Siempre me ha costado hacer entender a la gente que me gusta estar solo. Si algunos ya desde adolescentes buscan una mujer para casarse o juntarse, allá ellos, será porque no tienen otra cosa en qué pensar o qué hacer. Me busqué siempre empleos en los cuales ganaba poco pero trabajaba sólo mediodía. Para qué más, yo sólo necesitaba el dinero para comer, vestirme y pagar el alquiler, yo solo, nada más. Me puedo pasar leyendo o viendo tele toda la tarde, o simplemente caminando por el centro o a veces por la Antigua. Eso es todo, si tengo algún dinero de más me meto al cine o compro algún libro.
Salí de mi casa cuando tenía 18 años, y logré llegar ahora a los 40 cumplidos viviendo solito, sin nadie que chingue en casa. Mis días transcurren felices, en compañía de la tele y los libros. Tuve mis enamoradas -que no es porque no atraiga mujeres que estoy solo- pero siempre fue fácil hallarles defectos, sobre todo cuando empiezan a hablar de casamiento. Viviendo solo no hay ninguna oportunidad de que te jodan, que te dejen o que te hagan la vida imposible. Porque una cosa es cierta, como decía mi papá: «el que más te lastima es el que mejor te conoce».
El problema ahora es Laura, la muchacha treintañera que viene todos los días a casa. Ya hace un par de meses que me trae el almuerzo. A veces me hace un pie de piña, la cosa más rica. Logré que me cobrara por los almuerzos para no sentirme comprometido después. Si sólo dejara el almuerzo no sería tanto el problema, pero ella decide entrar, almorzar conmigo sin muchas palabras, lavar los trastos e irse, con ese aire desinteresado de alguien que tiene algún interés. Supongo que tampoco tendrá mucho que hacer. A veces al irse voltea a ver todo, como si hubiera dejado algo olvidado.

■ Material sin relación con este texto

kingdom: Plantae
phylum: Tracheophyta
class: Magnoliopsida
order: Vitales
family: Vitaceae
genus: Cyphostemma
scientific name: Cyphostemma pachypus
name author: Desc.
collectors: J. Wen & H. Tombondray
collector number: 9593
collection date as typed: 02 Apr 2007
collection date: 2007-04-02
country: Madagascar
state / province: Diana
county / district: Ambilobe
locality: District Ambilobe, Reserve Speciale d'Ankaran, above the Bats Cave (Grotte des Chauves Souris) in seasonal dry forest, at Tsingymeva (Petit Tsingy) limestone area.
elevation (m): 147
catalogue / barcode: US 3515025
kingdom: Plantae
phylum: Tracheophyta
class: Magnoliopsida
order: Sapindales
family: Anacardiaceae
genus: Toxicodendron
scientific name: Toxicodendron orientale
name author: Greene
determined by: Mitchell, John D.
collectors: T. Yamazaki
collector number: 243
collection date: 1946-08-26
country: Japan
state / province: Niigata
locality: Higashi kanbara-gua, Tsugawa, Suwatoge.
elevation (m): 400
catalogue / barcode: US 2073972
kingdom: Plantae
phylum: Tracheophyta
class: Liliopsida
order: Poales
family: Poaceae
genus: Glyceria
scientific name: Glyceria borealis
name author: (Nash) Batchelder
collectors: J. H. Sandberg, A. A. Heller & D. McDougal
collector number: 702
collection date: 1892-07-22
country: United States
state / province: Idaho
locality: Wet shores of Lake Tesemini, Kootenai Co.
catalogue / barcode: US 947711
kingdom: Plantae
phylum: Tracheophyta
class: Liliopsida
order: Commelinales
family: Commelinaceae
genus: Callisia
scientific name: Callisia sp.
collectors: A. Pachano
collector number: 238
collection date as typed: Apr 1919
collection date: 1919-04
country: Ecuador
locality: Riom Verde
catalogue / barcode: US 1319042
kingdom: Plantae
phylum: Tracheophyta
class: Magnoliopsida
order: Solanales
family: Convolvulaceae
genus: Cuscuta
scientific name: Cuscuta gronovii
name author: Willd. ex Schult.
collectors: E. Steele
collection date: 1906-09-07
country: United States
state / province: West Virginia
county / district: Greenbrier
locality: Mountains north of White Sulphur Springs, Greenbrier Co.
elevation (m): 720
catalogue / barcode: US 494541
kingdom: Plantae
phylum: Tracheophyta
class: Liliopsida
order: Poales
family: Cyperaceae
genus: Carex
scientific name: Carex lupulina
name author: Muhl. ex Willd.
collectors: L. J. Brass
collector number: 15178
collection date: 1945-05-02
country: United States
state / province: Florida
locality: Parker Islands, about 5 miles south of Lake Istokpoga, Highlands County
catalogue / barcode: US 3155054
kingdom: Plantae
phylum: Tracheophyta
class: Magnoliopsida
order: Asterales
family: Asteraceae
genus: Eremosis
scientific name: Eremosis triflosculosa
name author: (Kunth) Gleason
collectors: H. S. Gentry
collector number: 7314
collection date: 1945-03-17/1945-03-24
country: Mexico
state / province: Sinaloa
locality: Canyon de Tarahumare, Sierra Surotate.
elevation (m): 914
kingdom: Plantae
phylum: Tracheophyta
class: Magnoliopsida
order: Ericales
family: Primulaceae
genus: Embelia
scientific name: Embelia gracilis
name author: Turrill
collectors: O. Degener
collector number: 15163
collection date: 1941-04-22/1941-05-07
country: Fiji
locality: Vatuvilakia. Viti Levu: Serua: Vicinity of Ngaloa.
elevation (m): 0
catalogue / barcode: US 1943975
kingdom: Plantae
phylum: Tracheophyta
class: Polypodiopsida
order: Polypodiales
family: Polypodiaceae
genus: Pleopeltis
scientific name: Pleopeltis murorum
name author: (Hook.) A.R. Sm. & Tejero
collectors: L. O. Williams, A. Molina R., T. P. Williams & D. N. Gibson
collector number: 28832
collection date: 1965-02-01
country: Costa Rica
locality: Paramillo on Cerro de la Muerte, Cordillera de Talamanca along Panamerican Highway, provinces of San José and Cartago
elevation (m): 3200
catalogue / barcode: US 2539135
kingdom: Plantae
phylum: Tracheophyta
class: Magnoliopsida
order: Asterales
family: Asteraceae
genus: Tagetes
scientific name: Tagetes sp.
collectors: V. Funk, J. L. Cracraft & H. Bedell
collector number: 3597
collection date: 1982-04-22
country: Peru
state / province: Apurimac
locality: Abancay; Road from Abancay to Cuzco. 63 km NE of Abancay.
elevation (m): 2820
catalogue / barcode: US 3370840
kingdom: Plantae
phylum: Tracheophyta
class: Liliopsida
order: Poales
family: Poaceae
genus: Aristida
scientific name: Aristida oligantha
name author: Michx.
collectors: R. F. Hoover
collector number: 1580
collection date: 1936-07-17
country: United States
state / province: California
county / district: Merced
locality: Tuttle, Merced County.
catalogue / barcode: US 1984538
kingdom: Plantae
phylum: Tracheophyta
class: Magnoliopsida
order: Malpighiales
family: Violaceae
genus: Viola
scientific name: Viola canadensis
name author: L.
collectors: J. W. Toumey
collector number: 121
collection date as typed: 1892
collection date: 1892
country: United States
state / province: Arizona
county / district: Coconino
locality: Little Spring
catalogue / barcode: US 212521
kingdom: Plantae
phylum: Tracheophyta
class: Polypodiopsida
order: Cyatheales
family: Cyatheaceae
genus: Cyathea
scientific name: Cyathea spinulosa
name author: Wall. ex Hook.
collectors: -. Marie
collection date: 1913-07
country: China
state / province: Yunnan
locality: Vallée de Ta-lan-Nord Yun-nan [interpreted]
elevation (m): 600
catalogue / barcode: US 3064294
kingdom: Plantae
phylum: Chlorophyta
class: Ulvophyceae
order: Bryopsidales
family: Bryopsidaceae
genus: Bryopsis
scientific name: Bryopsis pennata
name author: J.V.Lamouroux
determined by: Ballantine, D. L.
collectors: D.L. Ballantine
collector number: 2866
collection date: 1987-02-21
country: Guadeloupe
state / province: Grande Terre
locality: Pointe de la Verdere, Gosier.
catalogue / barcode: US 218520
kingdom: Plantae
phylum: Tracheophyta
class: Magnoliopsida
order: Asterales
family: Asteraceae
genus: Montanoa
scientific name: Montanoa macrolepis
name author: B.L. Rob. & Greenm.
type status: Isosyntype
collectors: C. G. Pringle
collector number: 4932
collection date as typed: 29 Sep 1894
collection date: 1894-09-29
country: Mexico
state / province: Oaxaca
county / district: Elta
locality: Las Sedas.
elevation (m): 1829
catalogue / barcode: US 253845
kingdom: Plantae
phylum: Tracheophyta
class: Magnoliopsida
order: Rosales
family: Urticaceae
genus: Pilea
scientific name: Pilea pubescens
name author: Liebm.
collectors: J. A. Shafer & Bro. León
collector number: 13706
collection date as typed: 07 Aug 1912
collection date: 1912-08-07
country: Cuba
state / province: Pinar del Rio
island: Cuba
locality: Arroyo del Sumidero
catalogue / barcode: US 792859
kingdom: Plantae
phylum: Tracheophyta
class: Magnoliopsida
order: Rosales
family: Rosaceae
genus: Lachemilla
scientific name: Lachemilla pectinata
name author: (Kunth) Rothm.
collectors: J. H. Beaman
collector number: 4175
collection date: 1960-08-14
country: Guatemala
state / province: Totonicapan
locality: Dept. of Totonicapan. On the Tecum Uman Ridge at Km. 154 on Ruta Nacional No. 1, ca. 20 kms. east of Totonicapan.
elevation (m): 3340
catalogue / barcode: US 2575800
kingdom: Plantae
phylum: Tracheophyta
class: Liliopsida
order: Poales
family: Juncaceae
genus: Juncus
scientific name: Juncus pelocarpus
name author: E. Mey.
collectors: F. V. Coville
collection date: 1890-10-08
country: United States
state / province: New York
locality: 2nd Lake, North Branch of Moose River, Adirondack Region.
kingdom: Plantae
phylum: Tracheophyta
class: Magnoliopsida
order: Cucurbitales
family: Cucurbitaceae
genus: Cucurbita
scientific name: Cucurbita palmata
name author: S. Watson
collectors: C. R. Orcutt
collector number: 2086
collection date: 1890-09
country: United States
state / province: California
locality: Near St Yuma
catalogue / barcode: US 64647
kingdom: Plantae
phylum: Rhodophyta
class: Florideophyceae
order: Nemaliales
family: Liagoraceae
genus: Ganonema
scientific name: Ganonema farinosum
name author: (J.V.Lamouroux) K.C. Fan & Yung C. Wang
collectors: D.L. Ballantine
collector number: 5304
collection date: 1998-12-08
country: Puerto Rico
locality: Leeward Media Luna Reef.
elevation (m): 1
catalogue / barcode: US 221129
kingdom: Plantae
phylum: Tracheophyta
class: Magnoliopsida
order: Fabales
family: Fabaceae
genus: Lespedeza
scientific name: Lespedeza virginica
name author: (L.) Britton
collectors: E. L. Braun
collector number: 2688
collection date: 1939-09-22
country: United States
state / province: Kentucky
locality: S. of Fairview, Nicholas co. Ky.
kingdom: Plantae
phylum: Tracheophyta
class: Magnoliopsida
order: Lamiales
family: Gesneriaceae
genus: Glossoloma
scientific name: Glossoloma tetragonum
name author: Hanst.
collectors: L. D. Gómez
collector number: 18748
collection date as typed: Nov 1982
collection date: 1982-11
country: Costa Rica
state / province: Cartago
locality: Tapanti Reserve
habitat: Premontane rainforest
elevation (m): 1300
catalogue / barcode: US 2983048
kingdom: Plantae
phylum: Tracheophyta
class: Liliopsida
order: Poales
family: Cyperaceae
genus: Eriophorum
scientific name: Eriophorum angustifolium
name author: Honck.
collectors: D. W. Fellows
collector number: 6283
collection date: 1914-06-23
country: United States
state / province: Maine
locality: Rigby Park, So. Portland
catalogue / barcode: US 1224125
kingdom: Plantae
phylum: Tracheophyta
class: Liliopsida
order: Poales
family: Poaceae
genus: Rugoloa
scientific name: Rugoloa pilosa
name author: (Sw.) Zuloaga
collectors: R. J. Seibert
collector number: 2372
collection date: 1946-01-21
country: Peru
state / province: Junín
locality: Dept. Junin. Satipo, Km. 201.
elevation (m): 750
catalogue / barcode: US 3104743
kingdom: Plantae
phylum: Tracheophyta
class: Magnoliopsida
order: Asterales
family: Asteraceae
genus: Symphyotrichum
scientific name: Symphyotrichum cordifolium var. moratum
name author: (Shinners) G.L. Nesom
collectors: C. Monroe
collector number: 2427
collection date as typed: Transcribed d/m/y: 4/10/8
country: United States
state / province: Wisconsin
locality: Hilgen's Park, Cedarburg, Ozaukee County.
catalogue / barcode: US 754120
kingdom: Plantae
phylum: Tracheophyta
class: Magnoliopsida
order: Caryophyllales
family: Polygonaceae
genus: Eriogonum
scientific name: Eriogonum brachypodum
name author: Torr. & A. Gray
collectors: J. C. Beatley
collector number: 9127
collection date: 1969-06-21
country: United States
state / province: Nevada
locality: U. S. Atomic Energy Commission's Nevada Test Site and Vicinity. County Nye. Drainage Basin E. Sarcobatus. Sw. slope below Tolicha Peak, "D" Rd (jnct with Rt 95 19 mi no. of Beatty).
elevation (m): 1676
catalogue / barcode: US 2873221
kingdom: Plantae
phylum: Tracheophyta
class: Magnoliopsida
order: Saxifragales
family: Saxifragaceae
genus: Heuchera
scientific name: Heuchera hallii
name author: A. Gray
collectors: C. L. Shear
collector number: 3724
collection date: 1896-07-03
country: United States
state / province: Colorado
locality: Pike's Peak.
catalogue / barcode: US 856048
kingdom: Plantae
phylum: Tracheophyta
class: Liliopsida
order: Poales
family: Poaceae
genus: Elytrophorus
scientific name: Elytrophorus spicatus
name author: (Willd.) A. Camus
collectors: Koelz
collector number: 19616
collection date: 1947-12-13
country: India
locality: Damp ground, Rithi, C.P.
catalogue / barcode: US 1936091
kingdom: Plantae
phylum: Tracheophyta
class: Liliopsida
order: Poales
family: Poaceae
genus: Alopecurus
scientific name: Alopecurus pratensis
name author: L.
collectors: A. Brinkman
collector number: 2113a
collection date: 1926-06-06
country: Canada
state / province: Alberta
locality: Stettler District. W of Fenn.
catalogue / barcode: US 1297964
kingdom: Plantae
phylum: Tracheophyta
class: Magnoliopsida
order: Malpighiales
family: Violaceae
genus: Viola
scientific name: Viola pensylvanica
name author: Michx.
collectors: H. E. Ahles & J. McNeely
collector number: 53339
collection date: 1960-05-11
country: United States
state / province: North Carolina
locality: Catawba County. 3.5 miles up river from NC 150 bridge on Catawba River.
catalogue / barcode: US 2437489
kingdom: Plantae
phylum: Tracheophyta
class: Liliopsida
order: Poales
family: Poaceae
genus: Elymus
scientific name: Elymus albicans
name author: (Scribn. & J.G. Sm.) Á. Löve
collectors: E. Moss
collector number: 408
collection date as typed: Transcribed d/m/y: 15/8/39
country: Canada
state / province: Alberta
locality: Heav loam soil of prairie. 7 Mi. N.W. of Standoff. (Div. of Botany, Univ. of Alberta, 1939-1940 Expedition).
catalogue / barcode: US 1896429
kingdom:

Debo admitir que la muchacha no es fea, y que no entiendo por qué viene conmigo porque seguro que la pasaría mejor con cualquier amiga o enamorado. Yo soy alguien más bien aburrido, de poca conversación y pocas luces intelectuales, la verdad. Quizá ella se pregunte lo mismo, y por eso hoy me preguntó si quería que viniera mañana. Yo por supuesto le dije que no se molestara, que prefería estar solo para leer un libro que recién compré. Ella dijo «bueno, entonces ya no vendré», y sin que yo pueda explicármelo, esas palabras sonaron tan duras que estuve a punto de decirle que sí viniera, que en la tarde ya tendría tiempo para el libro. Ella se fue, y el silencio en que se quedó la casa fue tan frío que tuve que tomar un té caliente. Y a pesar de que la soledad es buena compañía -como sigo creyendo- me gustaría pensar que ella va a venir pasado mañana, y el día que sigue.